Ragman's Suit of Souls is drawn to evil people and hungers for new souls to absorb. Ragman can allow this or attempt to restrain the rags, as the person targeted will die in the process. The suit seems to only absorb souls it deems truly evil and who have faced no justice. The suit would not absorb the soul of supervillain Blue Moon who had already served time in prison, thus not requiring special punishment. The suit also would not attack teenager and hero Billy Batson, deemed "innocent", and thus could not be harmed. Taking a soul adds a new patch of cloth to the suit and increases Ragman's power, though the process of acquiring a new soul causes Ragman to feel ill temporarily. It has been indicated that some souls are released after helping Ragman for long enough time while others leave and gain redemption only after they also understand how their actions in life were harmful. The number of souls Ragman's suit possesses is unknown, but he remarks it is "somewhere over 100".

In the 2006 series Shadowpact, it is said the suit can take on other forms and has done so repeatedly over the years, appearing as a cloak in ancient Egypt, a spear during the Roman Empire, and a dagger in Victorian England. Subsequent stories do not reference this as part of the suit's nature.
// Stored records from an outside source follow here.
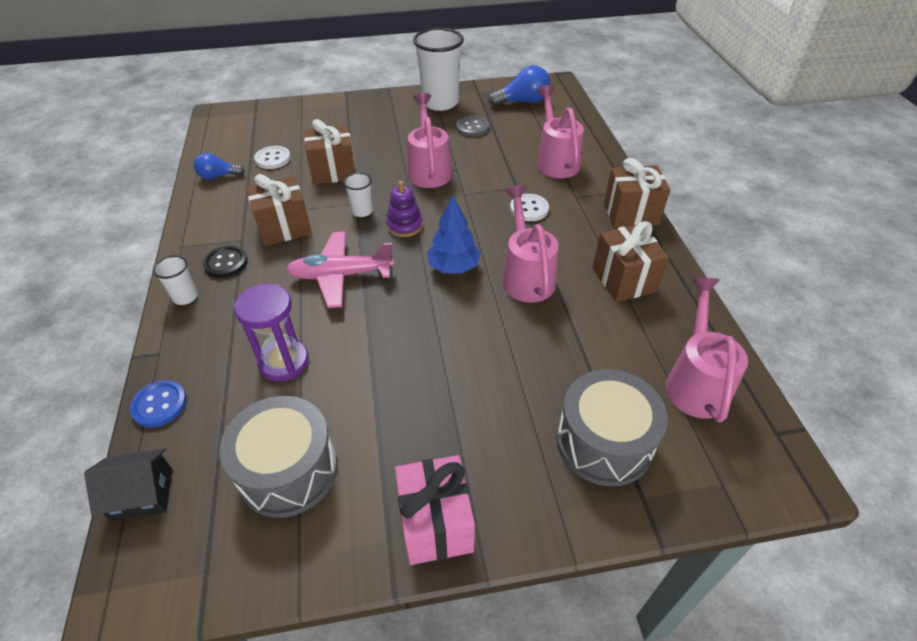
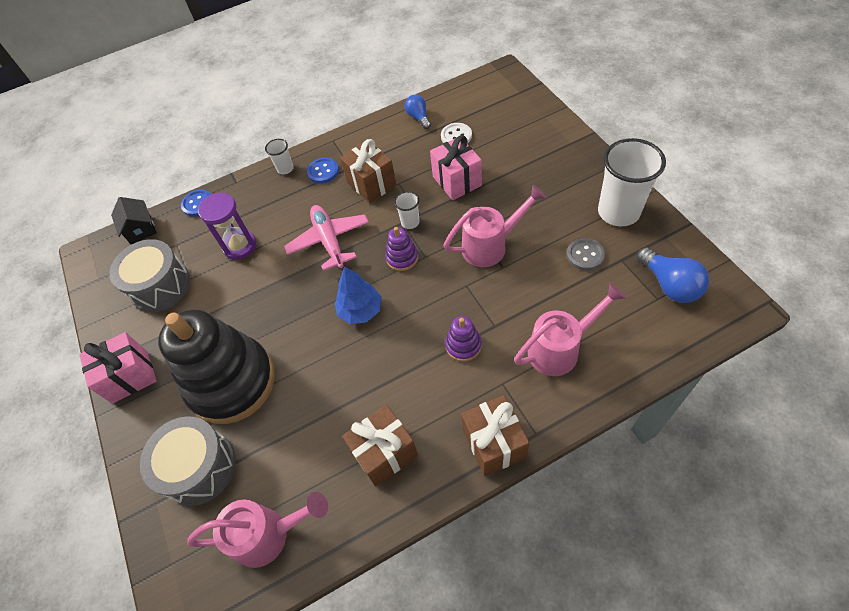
camera: 80 degrees right, 10 degrees up
black button [203,245,248,278] -> blue button [307,158,339,184]
brown gift [304,119,356,185] -> pink gift [430,136,482,200]
pink watering can [502,185,559,303] -> none
white button [510,194,549,221] -> purple stacking toy [445,316,482,362]
none -> black stacking toy [158,309,275,424]

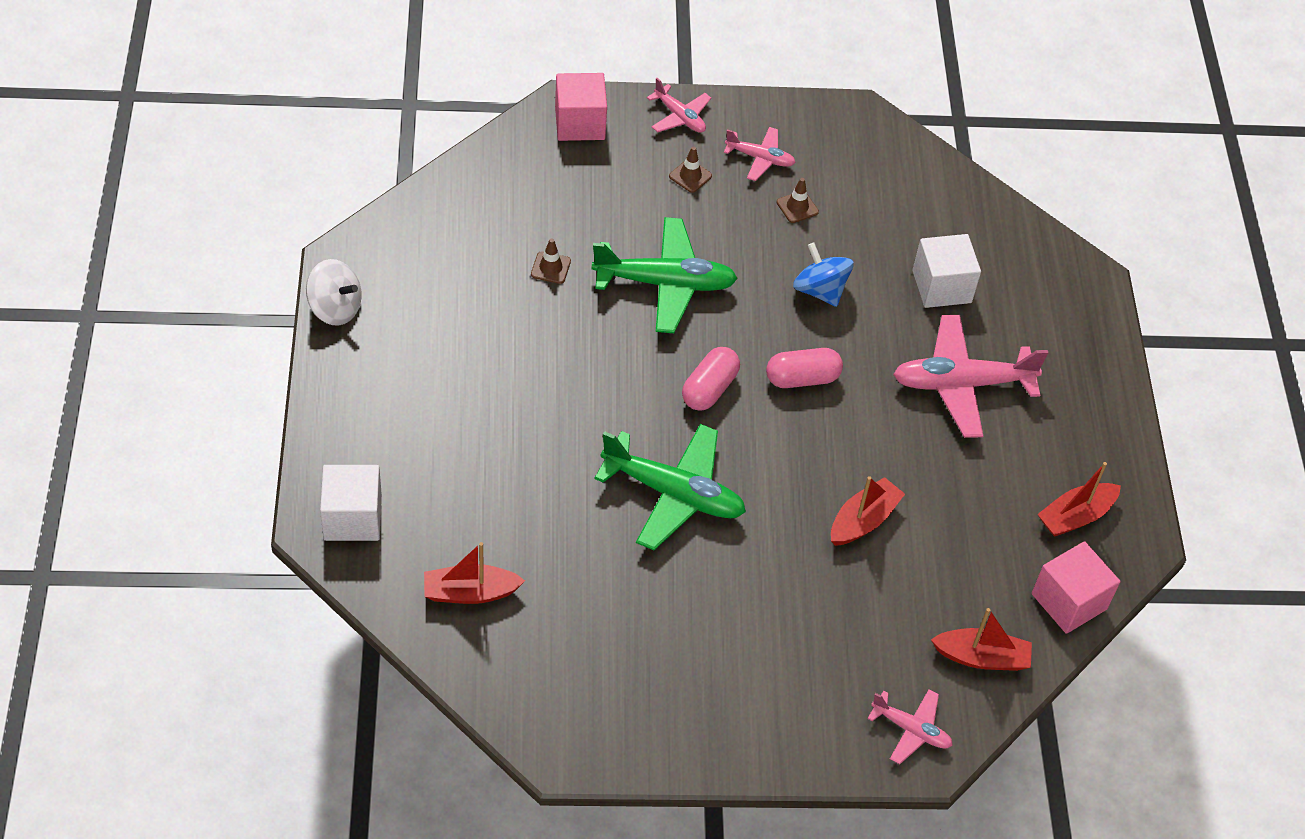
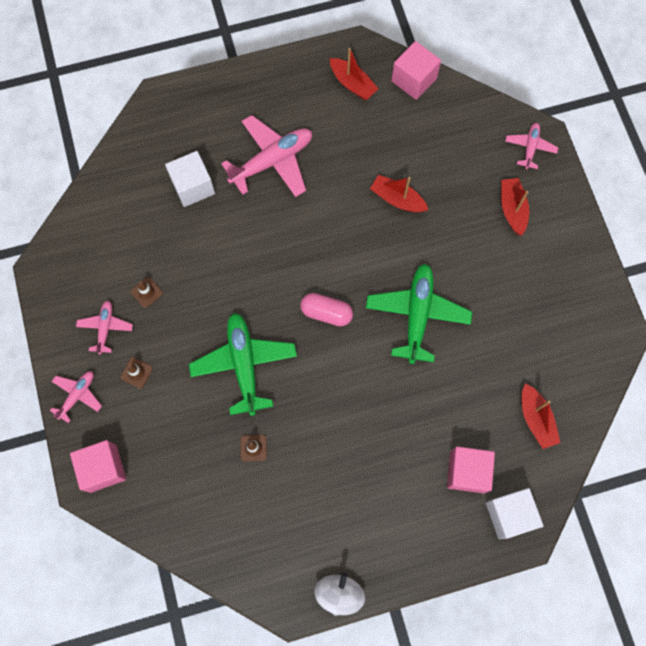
camera: 100 degrees left, 20 degrees up
pink capsule [766,348,843,388] -> none
blue spinning top [793,242,854,307] -> none
pink plane [893,315,1048,438] -> pink plane turned 105 degrees counterclockwise [221,115,312,197]
red boat [931,608,1032,671] -> red boat moved to [501,178,529,236]
none -> pink cube [447,446,495,494]

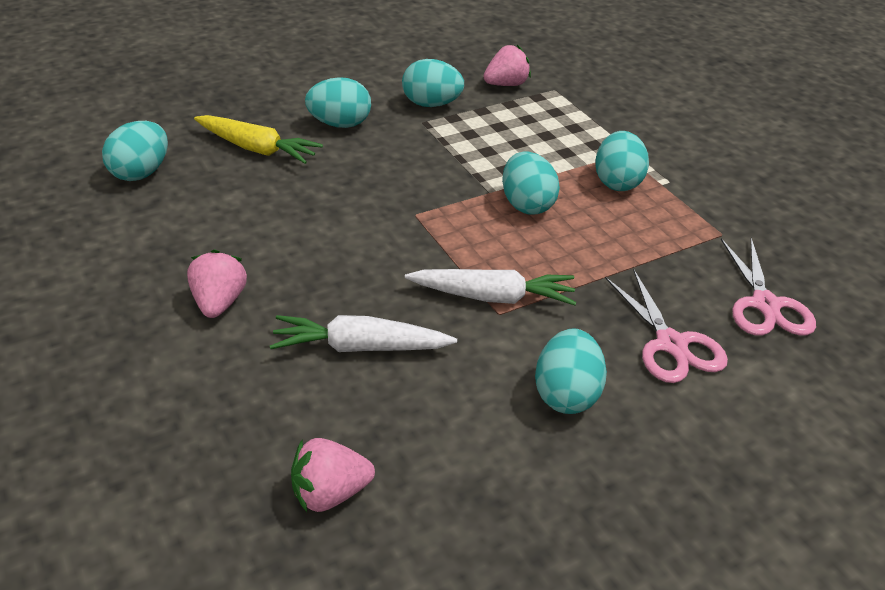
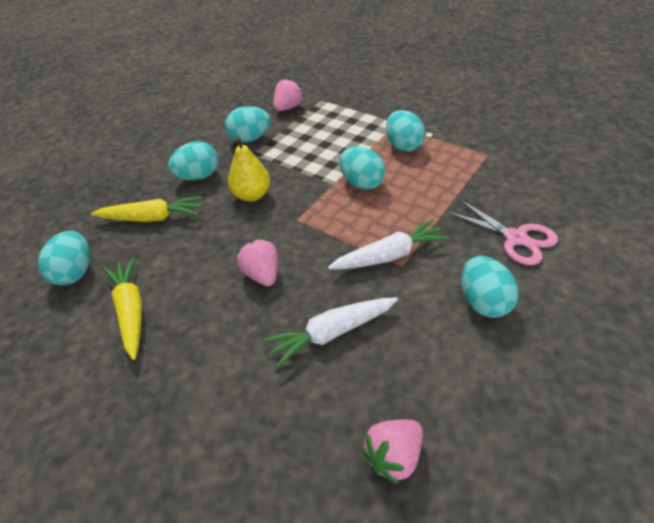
camera: 20 degrees left, 5 degrees up
pink strawberry [187,250,247,318] -> pink strawberry moved to [236,239,278,286]
pink scissors [721,238,816,336] -> none
none -> yellow carrot [103,257,142,360]
none -> yellow pear [228,136,270,202]

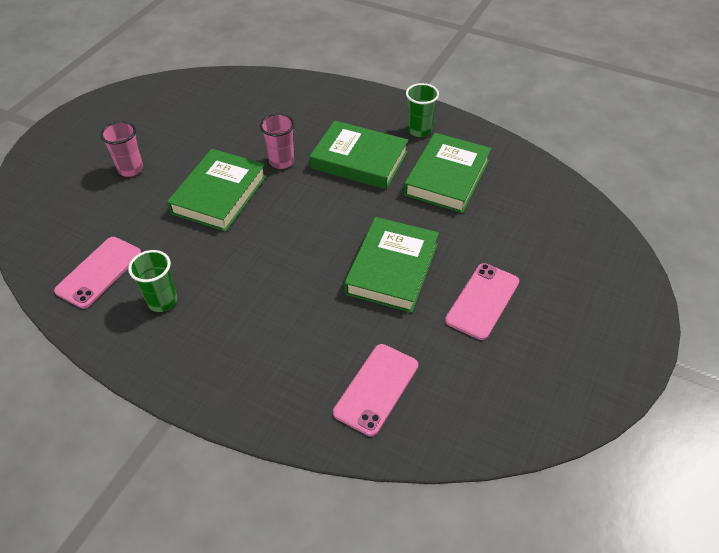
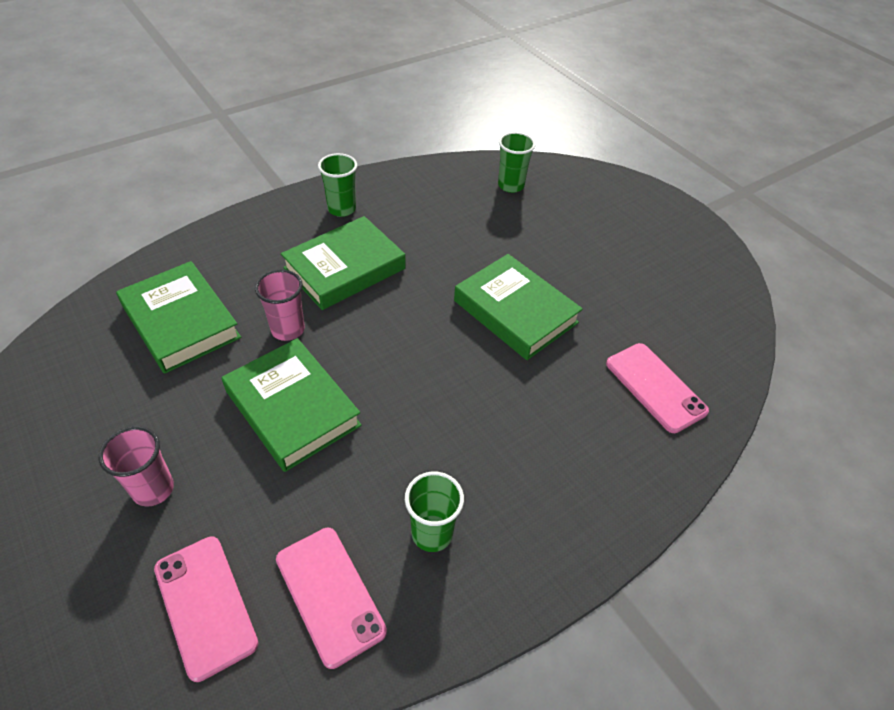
camera: 65 degrees left, 0 degrees up
green book [404,133,491,213] -> green book moved to [116,261,241,374]
pink phone [445,263,519,340] -> pink phone moved to [154,536,258,682]
none -> green cup [498,132,536,193]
In the 2017 Ragman mini-series, a version of Ragman is presented with a different origin and nature. In this version of the character, the suit can absorb the souls of anyone, not just the corrupt. Those souls act as fuel for Ragman's powers and are released when their energy is spent.

==Other versions==
- An alternate reality variant of Ragman from Earth-13, a reality where magic is the primary force rather than science, appears in Trinity #18.
- An alternate universe variant of Ragman appears in The Multiversity. This version is Ya'akov ben Shimon, an Egyptian slave who abandoned his family to serve the Pharaoh and was subsequently cursed to wander the Earth until he atoned for his actions.

==In other media==
===Television===
Ragman appears in Arrow, portrayed by Joe Dinicol. This version is the sole survivor of the city of Havenrock, which Damien Darhk destroyed with AmerTek's nuclear missiles, and wears ancient rags from the Devarim era. He travels to Star City to seek vengeance for Havenrock by attacking AmerTek executives until Green Arrow convinces him to abandon his quest and become a hero. Following this, Ragman works alongside "Team Arrow" until the episode "Bratva", in which he loses his powers while preventing a nuclear bomb from detonating. Now considering himself a liability, he leaves the team, but assures them that he will return. In the series finale "Fadeout", Ragman returns to Star City to help find the Green Arrow's son, William Clayton.

===Video games===
Ragman appears as a character summon in Scribblenauts Unmasked: A DC Comics Adventure.

===Miscellaneous===
- Ragman appears in Justice League Unlimited #15.
- Ragman appears in All-New Batman: The Brave and the Bold #14. This version, following his father's death, inherited his family's antique shop and the Ragman suit, using the latter to protect Gotham's Jewish population. Despite being considered a hero by his neighbors and Gotham's other crime-fighters, Ragman begins to feel undervalued and unappreciated, believing he could be doing more and resenting his father for forcing him to remain in their neighborhood. After Batman pursues a supervillain called MacGuffin into Ragman's neighborhood, the latter joins forces with Batman to stop MacGuffin and comes to terms with his feelings towards his father and see the good he had done for his community.
- Ragman appears in the Injustice: Gods Among Us prequel comic as a member of Batman's Insurgency before he is killed by the Spectre.
- Ragman appears in the DC Icons Novel Black Canary: Breaking Silence by Alexandra Monir. This version owns an antique shop called Rags n' Tatters.